Collected data entries:
◆ ◆ ◆ ◆ ◆ ◆ ◆

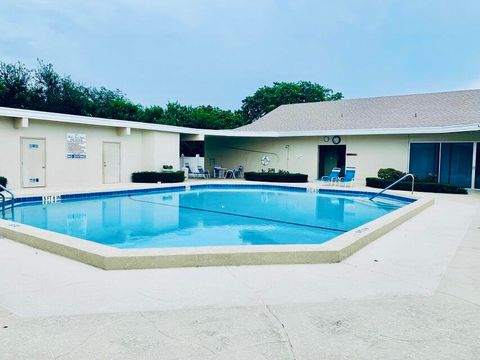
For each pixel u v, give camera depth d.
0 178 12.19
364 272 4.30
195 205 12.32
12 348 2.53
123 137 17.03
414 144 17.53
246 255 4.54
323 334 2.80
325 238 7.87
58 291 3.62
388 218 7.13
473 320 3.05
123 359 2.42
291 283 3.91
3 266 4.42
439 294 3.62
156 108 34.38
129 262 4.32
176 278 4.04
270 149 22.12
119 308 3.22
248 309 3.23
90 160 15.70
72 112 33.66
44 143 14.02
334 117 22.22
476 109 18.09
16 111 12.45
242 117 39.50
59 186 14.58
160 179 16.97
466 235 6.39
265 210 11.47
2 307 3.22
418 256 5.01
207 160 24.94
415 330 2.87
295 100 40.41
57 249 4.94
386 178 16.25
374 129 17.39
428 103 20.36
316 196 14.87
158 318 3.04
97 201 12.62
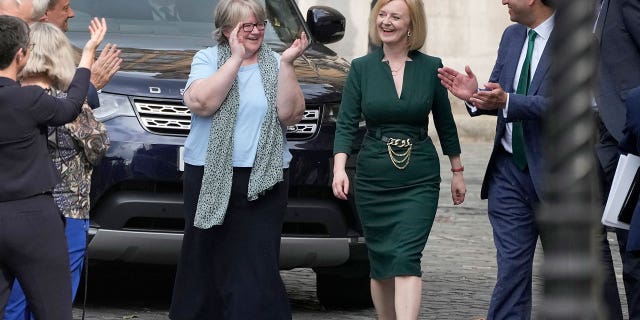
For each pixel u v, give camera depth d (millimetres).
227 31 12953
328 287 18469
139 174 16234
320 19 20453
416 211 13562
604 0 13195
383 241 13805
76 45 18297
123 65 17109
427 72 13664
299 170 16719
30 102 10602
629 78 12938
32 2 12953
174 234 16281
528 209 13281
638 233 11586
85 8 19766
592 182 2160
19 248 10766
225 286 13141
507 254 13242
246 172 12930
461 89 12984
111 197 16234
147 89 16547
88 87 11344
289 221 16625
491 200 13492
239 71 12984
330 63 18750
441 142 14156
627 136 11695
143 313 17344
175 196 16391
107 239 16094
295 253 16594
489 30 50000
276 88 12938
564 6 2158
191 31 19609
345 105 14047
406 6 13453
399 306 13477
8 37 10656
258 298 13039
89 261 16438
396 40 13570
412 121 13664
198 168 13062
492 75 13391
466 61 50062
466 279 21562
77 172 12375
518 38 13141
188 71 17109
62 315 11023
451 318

◆ ◆ ◆ ◆ ◆ ◆ ◆

* EXERCISE PROMPT *
All of the entries above should be copied exactly, except for the pictures.

* SOLUTION FOR THIS EXERCISE *
For each pixel u v, give camera depth d.
0 178 12.19
364 272 4.30
195 205 12.32
12 348 2.53
123 137 17.03
414 144 17.53
246 255 4.54
323 334 2.80
325 238 7.87
58 291 3.62
388 218 7.13
473 320 3.05
123 359 2.42
291 283 3.91
3 266 4.42
439 294 3.62
156 108 34.38
129 262 4.32
176 278 4.04
270 149 22.12
119 308 3.22
248 309 3.23
90 160 15.70
72 112 33.66
44 143 14.02
334 117 22.22
476 109 18.09
16 111 12.45
242 117 39.50
59 186 14.58
160 179 16.97
466 235 6.39
265 210 11.47
2 307 3.22
418 256 5.01
207 160 24.94
415 330 2.87
295 100 40.41
57 249 4.94
386 178 16.25
374 129 17.39
428 103 20.36
316 196 14.87
158 318 3.04
97 201 12.62
For each pixel u v, give camera depth d (millimetres).
227 31 12953
328 287 18469
139 174 16234
320 19 20453
416 211 13562
604 0 13195
383 241 13805
76 45 18297
123 65 17109
427 72 13664
299 170 16719
30 102 10602
629 78 12938
32 2 12953
174 234 16281
528 209 13281
638 233 11586
85 8 19766
592 182 2160
19 248 10766
225 286 13141
507 254 13242
246 172 12930
461 89 12984
111 197 16234
147 89 16547
88 87 11344
289 221 16625
491 200 13492
239 71 12984
330 63 18750
441 142 14156
627 136 11695
143 313 17344
175 196 16391
107 239 16094
295 253 16594
489 30 50000
276 88 12938
564 6 2158
191 31 19609
345 105 14047
406 6 13453
399 306 13477
8 37 10656
258 298 13039
89 261 16438
396 40 13570
412 121 13664
198 168 13062
492 75 13391
466 61 50062
466 279 21562
77 172 12375
518 38 13141
188 71 17109
62 315 11023
451 318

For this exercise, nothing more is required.